Origem da investigação
De acordo com o delegado Anezio Rosa de Andrade, responsável pela delegacia de repressão a crimes fazendários, a ex-companheira procurou a Polícia Federal ao perceber que seus dados estavam sendo utilizados para a criação de pessoas jurídicas ligadas às atividades ilegais do grupo. A operação recebeu o nome de “Uxoris” em referência ao vínculo conjugal que motivou o início das investigações.
Ação da PF e da Receita Federal
A operação mobilizou cerca de 70 servidores, entre policiais federais e agentes da Receita Federal, em 12 viaturas. Nove mandados de busca e apreensão foram cumpridos — oito em Campo Grande (MS) e um em Osasco (SP) — em regiões como o Centro, o bairro Universitário e a Vila Nhá-Nhá.
Funcionamento do esquema criminoso
As investigações indicam que o grupo fazia a importação e comercialização irregular de produtos como eletrônicos, brinquedos, utensílios domésticos e acessórios tecnológicos. As mercadorias, sem documentação fiscal e comprovação de desembaraço alfandegário, eram vendidas em lojas físicas e também por meio de plataformas online sediadas em Campo Grande, com envio para todo o país.

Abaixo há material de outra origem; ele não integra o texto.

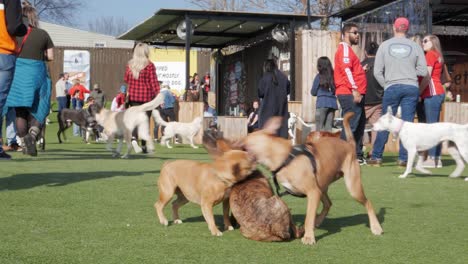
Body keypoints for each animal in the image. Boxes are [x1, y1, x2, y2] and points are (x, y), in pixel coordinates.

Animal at [241, 112, 384, 245]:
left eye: (243, 145)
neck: (286, 158)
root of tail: (350, 145)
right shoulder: (315, 191)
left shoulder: (313, 193)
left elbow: (309, 217)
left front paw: (309, 237)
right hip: (322, 186)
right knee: (328, 204)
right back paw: (318, 221)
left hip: (352, 188)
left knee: (367, 203)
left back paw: (376, 227)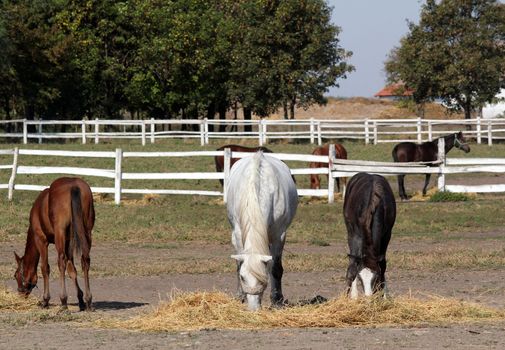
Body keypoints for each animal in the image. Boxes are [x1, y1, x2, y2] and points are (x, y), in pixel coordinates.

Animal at [14, 176, 94, 310]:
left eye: (16, 276)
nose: (20, 293)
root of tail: (73, 186)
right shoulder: (68, 241)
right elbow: (72, 270)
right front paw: (81, 299)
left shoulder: (41, 240)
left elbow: (45, 268)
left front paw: (45, 300)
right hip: (86, 231)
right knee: (85, 260)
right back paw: (88, 300)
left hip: (59, 234)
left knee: (61, 261)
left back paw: (63, 301)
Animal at [226, 152, 298, 310]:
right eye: (243, 277)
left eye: (263, 278)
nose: (253, 309)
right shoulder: (239, 234)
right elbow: (239, 264)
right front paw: (240, 295)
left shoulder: (279, 235)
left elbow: (275, 268)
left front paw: (277, 300)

Origem das mercadorias e bloqueio de bens
Parte dos produtos teria entrado no Brasil pela fronteira com o Paraguai. No total, cerca de 20 pessoas físicas e jurídicas tiveram bens — incluindo imóveis, veículos e valores em dinheiro — bloqueados, em um montante estimado em R$ 40 milhões. Entre os investigados está o policial militar Wellington da Silva Cruz, e 14 empresas tiveram suas atividades suspensas.
Transferência ilegal de recursos e impacto no mercado
O grupo também teria utilizado o chamado “dólar-cabo”, mecanismo ilegal de envio de dinheiro ao exterior sem o registro formal de transferência bancária, caracterizando evasão de divisas. Segundo a PF, além de crimes tributários e aduaneiros, a prática gera concorrência desleal, prejudicando comerciantes que atuam de forma regular e cumprem todas as obrigações fiscais.